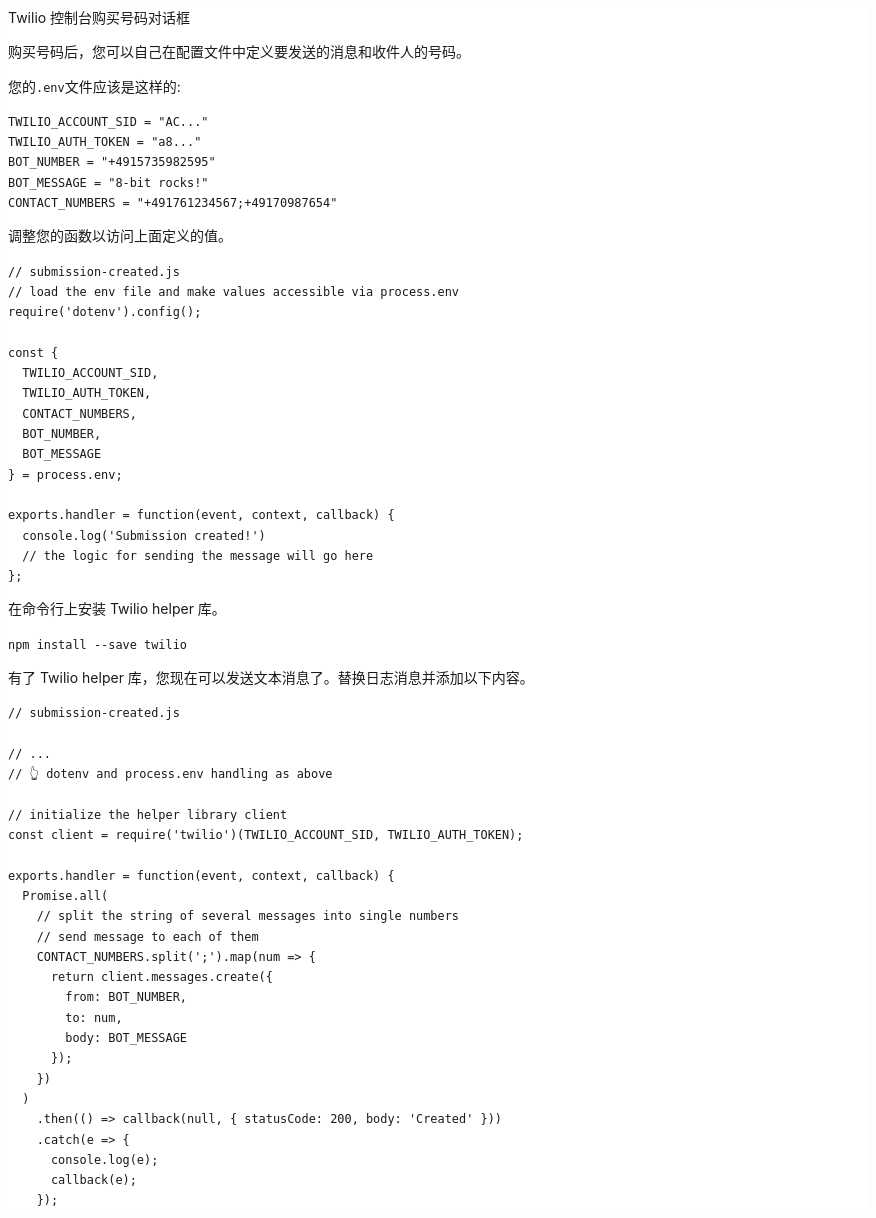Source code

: Twilio 控制台购买号码对话框

购买号码后，您可以自己在配置文件中定义要发送的消息和收件人的号码。

您的`.env`文件应该是这样的:

```
TWILIO_ACCOUNT_SID = "AC..."
TWILIO_AUTH_TOKEN = "a8..."
BOT_NUMBER = "+4915735982595"
BOT_MESSAGE = "8-bit rocks!"
CONTACT_NUMBERS = "+491761234567;+49170987654"
```

调整您的函数以访问上面定义的值。

```
// submission-created.js
// load the env file and make values accessible via process.env
require('dotenv').config();

const {
  TWILIO_ACCOUNT_SID,
  TWILIO_AUTH_TOKEN,
  CONTACT_NUMBERS,
  BOT_NUMBER,
  BOT_MESSAGE
} = process.env;

exports.handler = function(event, context, callback) {
  console.log('Submission created!')
  // the logic for sending the message will go here
};
```

在命令行上安装 Twilio helper 库。

```
npm install --save twilio
```

有了 Twilio helper 库，您现在可以发送文本消息了。替换日志消息并添加以下内容。

```
// submission-created.js

// ...
// 👆 dotenv and process.env handling as above

// initialize the helper library client
const client = require('twilio')(TWILIO_ACCOUNT_SID, TWILIO_AUTH_TOKEN);

exports.handler = function(event, context, callback) {
  Promise.all(
    // split the string of several messages into single numbers
    // send message to each of them
    CONTACT_NUMBERS.split(';').map(num => {
      return client.messages.create({
        from: BOT_NUMBER,
        to: num,
        body: BOT_MESSAGE
      });
    })
  )
    .then(() => callback(null, { statusCode: 200, body: 'Created' }))
    .catch(e => {
      console.log(e);
      callback(e);
    });
```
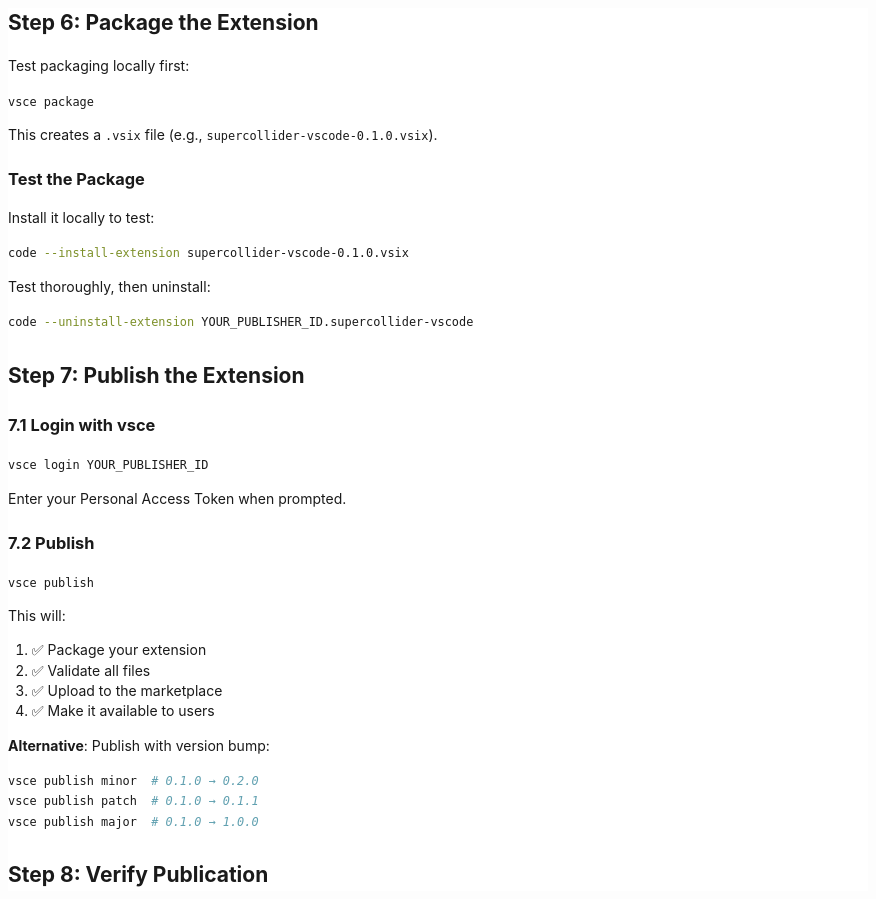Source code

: 
## Step 6: Package the Extension

Test packaging locally first:

```bash
vsce package
```

This creates a `.vsix` file (e.g., `supercollider-vscode-0.1.0.vsix`).

### Test the Package

Install it locally to test:

```bash
code --install-extension supercollider-vscode-0.1.0.vsix
```

Test thoroughly, then uninstall:

```bash
code --uninstall-extension YOUR_PUBLISHER_ID.supercollider-vscode
```

## Step 7: Publish the Extension

### 7.1 Login with vsce

```bash
vsce login YOUR_PUBLISHER_ID
```

Enter your Personal Access Token when prompted.

### 7.2 Publish

```bash
vsce publish
```

This will:
1. ✅ Package your extension
2. ✅ Validate all files
3. ✅ Upload to the marketplace
4. ✅ Make it available to users

**Alternative**: Publish with version bump:

```bash
vsce publish minor  # 0.1.0 → 0.2.0
vsce publish patch  # 0.1.0 → 0.1.1
vsce publish major  # 0.1.0 → 1.0.0
```

## Step 8: Verify Publication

## What is needed:
From the first line to the last, copy the listing above exactly, dropping all images.

## Solution below:
Source code

: Twilio 控制台购买号码对话框

购买号码后，您可以自己在配置文件中定义要发送的消息和收件人的号码。

您的`.env`文件应该是这样的:

```
TWILIO_ACCOUNT_SID = "AC..."
TWILIO_AUTH_TOKEN = "a8..."
BOT_NUMBER = "+4915735982595"
BOT_MESSAGE = "8-bit rocks!"
CONTACT_NUMBERS = "+491761234567;+49170987654"
```

调整您的函数以访问上面定义的值。

```
// submission-created.js
// load the env file and make values accessible via process.env
require('dotenv').config();

const {
  TWILIO_ACCOUNT_SID,
  TWILIO_AUTH_TOKEN,
  CONTACT_NUMBERS,
  BOT_NUMBER,
  BOT_MESSAGE
} = process.env;

exports.handler = function(event, context, callback) {
  console.log('Submission created!')
  // the logic for sending the message will go here
};
```

在命令行上安装 Twilio helper 库。

```
npm install --save twilio
```

有了 Twilio helper 库，您现在可以发送文本消息了。替换日志消息并添加以下内容。

```
// submission-created.js

// ...
// 👆 dotenv and process.env handling as above

// initialize the helper library client
const client = require('twilio')(TWILIO_ACCOUNT_SID, TWILIO_AUTH_TOKEN);

exports.handler = function(event, context, callback) {
  Promise.all(
    // split the string of several messages into single numbers
    // send message to each of them
    CONTACT_NUMBERS.split(';').map(num => {
      return client.messages.create({
        from: BOT_NUMBER,
        to: num,
        body: BOT_MESSAGE
      });
    })
  )
    .then(() => callback(null, { statusCode: 200, body: 'Created' }))
    .catch(e => {
      console.log(e);
      callback(e);
    });
```
Source code

: 
## Step 6: Package the Extension

Test packaging locally first:

```bash
vsce package
```

This creates a `.vsix` file (e.g., `supercollider-vscode-0.1.0.vsix`).

### Test the Package

Install it locally to test:

```bash
code --install-extension supercollider-vscode-0.1.0.vsix
```

Test thoroughly, then uninstall:

```bash
code --uninstall-extension YOUR_PUBLISHER_ID.supercollider-vscode
```

## Step 7: Publish the Extension

### 7.1 Login with vsce

```bash
vsce login YOUR_PUBLISHER_ID
```

Enter your Personal Access Token when prompted.

### 7.2 Publish

```bash
vsce publish
```

This will:
1. ✅ Package your extension
2. ✅ Validate all files
3. ✅ Upload to the marketplace
4. ✅ Make it available to users

**Alternative**: Publish with version bump:

```bash
vsce publish minor  # 0.1.0 → 0.2.0
vsce publish patch  # 0.1.0 → 0.1.1
vsce publish major  # 0.1.0 → 1.0.0
```

## Step 8: Verify Publication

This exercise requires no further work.